Soul Mates

I listened to a conversation the other day about marriage. A few youth were discussing the fact that they were looking forward to it but were not quite ready. Some had a specific date or year in mind when the marriage day would occur. I remember having the exact same thoughts…

…which sparked the following series of thoughts now…

What is a healthy marriage? Society would define marriage as the outcome of two people falling in love and the necessary step to be taken in order to legalize that love. Some would say that marriage is for people that want to have children. What does it mean to raise a child? Again, the definition perhaps would be that children are the result of sexual intimacy and we raise them so they will understand the difference between right and wrong. These two questions, for me, are the keys to opening the door to marriage.

Now one could be satisfied with these semi-general definitions that are heard in our society… or one could be absolutely terrified. I feel like the majority of us fall into this second category. Fear of commitment, fear of failure, fear of the unknown. And with the above definition, marriage kind of looks like a seemingly innocent accident, which at the end of the day forces you to take a terrifying, leap of faith. But I don’t agree with the above definition.

First off, I refuse to believe something so incredible as the union of two souls; the everlasting bond sealed by the acknowledgment of a divine institution could be viewed as an accident. We are all guided and can constantly ask for guidance along the way. I’ve heard many examples of couples getting married and later realizing how they were so lovingly directed towards each other. One couple told me that they were in a bookstore, looking around, and then “accidentally” a book fell off the shelf. When they picked it up, they noticed it was about marriage. Some take years before they decide to get married, and some take days. Some have dreams, some don’t. There really is no pattern, no formula, no guarantee, and perhaps this is the scariest part for many people because they see marriage as mentioned before, a terrifying leap of faith. But what if it’s not. The answer, on the surface level, seemingly simple, is probably one of the most beautiful and necessary endeavors humans will ever undertake.

Getting to know one another.

Lately, I’ve been serving in a small community, and this question has been running through my mind. How do we get to know one another? Since service is the most complete form of adoration to God, our most meaningful interactions occur when we serve together, when we make efforts for the betterment of the world rather than when we’re focused on making ourselves happy. This statement goes right to the heart of the question and presents a solution that dissolves the earlier mentioned “fear of the unknown.” Through service we get to know each other’s characters, and more importantly we understand what it is to sacrifice our own needs for a greater purpose, we learn how to support each other’s efforts, we grow closer by forgetting ourselves because love can only grow by giving, and service to others is the true expression of love and sacrifice. This is the purest form of getting to know one another.
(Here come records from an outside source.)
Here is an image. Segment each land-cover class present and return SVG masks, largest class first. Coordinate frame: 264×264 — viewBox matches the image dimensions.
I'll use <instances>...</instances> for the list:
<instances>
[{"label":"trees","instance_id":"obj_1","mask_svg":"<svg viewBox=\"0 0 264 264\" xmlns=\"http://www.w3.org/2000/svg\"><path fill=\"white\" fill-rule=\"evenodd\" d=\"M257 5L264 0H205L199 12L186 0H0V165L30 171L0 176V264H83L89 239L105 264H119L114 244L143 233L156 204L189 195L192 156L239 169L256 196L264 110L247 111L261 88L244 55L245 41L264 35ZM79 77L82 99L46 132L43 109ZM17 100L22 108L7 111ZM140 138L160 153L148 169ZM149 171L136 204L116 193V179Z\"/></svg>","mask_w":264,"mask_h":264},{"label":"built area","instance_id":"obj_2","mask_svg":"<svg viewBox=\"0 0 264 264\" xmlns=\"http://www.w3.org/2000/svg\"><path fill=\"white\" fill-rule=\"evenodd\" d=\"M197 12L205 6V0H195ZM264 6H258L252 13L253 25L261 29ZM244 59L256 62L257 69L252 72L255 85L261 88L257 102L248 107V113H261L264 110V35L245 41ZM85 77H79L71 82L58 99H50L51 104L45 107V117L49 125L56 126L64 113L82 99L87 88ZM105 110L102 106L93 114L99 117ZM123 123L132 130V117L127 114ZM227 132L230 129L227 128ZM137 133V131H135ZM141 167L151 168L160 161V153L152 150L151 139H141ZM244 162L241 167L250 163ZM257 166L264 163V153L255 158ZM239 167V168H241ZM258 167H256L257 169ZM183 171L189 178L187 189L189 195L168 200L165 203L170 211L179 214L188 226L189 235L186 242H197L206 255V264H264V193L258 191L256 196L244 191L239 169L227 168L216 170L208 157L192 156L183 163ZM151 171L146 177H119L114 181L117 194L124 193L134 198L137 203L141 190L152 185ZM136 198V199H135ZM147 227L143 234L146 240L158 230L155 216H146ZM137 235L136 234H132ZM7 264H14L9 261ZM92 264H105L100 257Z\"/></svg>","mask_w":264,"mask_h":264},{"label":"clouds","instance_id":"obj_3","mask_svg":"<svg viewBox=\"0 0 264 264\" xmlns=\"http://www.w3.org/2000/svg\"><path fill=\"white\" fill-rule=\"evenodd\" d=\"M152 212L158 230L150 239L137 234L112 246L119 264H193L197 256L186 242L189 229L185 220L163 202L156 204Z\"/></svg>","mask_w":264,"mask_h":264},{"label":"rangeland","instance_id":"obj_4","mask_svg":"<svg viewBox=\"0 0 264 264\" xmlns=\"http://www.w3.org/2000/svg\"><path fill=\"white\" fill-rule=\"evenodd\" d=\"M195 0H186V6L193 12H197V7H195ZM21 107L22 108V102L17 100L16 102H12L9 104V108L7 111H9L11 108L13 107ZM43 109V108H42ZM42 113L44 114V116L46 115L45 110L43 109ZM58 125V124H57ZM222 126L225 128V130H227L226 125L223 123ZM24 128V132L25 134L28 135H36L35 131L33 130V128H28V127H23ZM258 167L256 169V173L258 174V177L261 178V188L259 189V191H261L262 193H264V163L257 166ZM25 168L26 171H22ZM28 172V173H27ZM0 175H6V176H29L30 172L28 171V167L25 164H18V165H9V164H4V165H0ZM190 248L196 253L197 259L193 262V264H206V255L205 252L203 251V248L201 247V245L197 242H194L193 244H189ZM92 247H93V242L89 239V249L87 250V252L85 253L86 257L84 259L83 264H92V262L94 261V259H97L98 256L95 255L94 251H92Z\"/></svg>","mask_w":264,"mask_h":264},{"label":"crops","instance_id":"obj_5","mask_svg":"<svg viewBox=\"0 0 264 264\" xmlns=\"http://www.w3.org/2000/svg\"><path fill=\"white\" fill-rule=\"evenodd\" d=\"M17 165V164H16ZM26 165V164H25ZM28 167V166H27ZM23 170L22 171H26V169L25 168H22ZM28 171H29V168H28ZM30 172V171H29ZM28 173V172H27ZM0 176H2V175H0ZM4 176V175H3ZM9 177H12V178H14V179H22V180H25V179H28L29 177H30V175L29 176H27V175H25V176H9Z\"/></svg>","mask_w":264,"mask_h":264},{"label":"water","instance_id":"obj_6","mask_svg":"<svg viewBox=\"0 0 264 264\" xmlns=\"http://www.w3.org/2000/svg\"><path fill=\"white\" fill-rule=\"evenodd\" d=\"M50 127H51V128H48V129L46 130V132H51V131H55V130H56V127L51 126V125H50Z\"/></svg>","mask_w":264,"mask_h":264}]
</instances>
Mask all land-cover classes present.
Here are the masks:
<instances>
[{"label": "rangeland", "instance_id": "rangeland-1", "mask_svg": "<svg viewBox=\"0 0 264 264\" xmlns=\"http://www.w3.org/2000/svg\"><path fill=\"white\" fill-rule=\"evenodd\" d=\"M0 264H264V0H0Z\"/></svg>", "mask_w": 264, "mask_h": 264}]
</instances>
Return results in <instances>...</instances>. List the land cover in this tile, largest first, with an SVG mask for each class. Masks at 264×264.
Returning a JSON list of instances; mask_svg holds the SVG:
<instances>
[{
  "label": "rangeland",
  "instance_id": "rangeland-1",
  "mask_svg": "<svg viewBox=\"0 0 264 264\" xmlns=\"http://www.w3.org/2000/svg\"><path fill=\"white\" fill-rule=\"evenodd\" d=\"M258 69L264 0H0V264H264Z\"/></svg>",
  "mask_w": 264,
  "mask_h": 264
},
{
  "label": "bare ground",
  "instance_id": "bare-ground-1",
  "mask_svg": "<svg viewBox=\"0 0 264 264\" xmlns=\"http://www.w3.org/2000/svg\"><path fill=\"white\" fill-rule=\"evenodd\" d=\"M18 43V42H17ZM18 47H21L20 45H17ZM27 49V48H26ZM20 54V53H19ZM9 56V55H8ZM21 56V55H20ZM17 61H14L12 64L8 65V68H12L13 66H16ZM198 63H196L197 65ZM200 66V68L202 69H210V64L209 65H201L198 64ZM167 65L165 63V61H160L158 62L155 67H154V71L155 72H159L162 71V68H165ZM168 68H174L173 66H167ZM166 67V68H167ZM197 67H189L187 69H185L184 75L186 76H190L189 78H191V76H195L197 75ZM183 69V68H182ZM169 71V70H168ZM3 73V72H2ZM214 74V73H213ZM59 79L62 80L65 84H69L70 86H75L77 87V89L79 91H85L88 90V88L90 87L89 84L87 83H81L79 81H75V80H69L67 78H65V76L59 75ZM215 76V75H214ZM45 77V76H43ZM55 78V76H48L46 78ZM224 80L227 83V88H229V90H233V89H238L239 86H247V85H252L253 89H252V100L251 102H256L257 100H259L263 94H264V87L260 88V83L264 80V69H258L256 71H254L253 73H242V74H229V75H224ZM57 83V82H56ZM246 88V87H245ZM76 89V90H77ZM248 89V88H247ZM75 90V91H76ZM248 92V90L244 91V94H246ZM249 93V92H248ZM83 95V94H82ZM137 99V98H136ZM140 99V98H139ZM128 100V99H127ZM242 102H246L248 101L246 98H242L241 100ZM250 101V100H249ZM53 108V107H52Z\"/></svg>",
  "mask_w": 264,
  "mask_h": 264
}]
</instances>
When we see the other person for the qualities that they have developed because of their love for God we can overcome any challenge that the marriage might go through. Once this kind of love is born you cannot get angry or upset with them because being near them is like being near God, the source of love. Abdu’l-Baha, a great spiritual teacher writes about this vision,

“Each sees in the other the Beauty of God reflected in the soul, and finding this point of similarity, they are attracted to one another in love... This love will bring the realization of true accord, the foundation of real unity.”

This subject deserves much more thought and assumes the great responsibility of getting to know oneself has already been explored.

The last question is much more difficult to comment on because I lack the experience of raising or having a child. Baha’u’llah, a Divine Educator, states,

“Marry, O people, that from you may appear he who will remember Me amongst My servants; this is one of My commandments unto you; obey it as an assistance to yourselves.”

I just cannot fathom the bounty that God has given us here. “…from you may appear he who will remember Me…” If we believe that everyone has a soul then we can define parenthood as the art of guiding the infinite. A newly born soul is clean of the dross we accumulate from this world such as vain-imaginations, ego, materialism, racism and prejudice, etc. A parent’s job is to accompany this soul, help them navigate through the world so when they are faced with a challenge they will look towards their inherent nobility for the answers and find their heart overflowing with love for others. This most essential role of the parent is being tested all the time. Everyday, through our interactions with family, friends, neighbors, strangers, we are developing our ability to comprehend, listen, give advice, help out, accompany, etc. We could see the early stages of our life as the training ground for the purpose of marriage; guiding souls to recognize their Creator.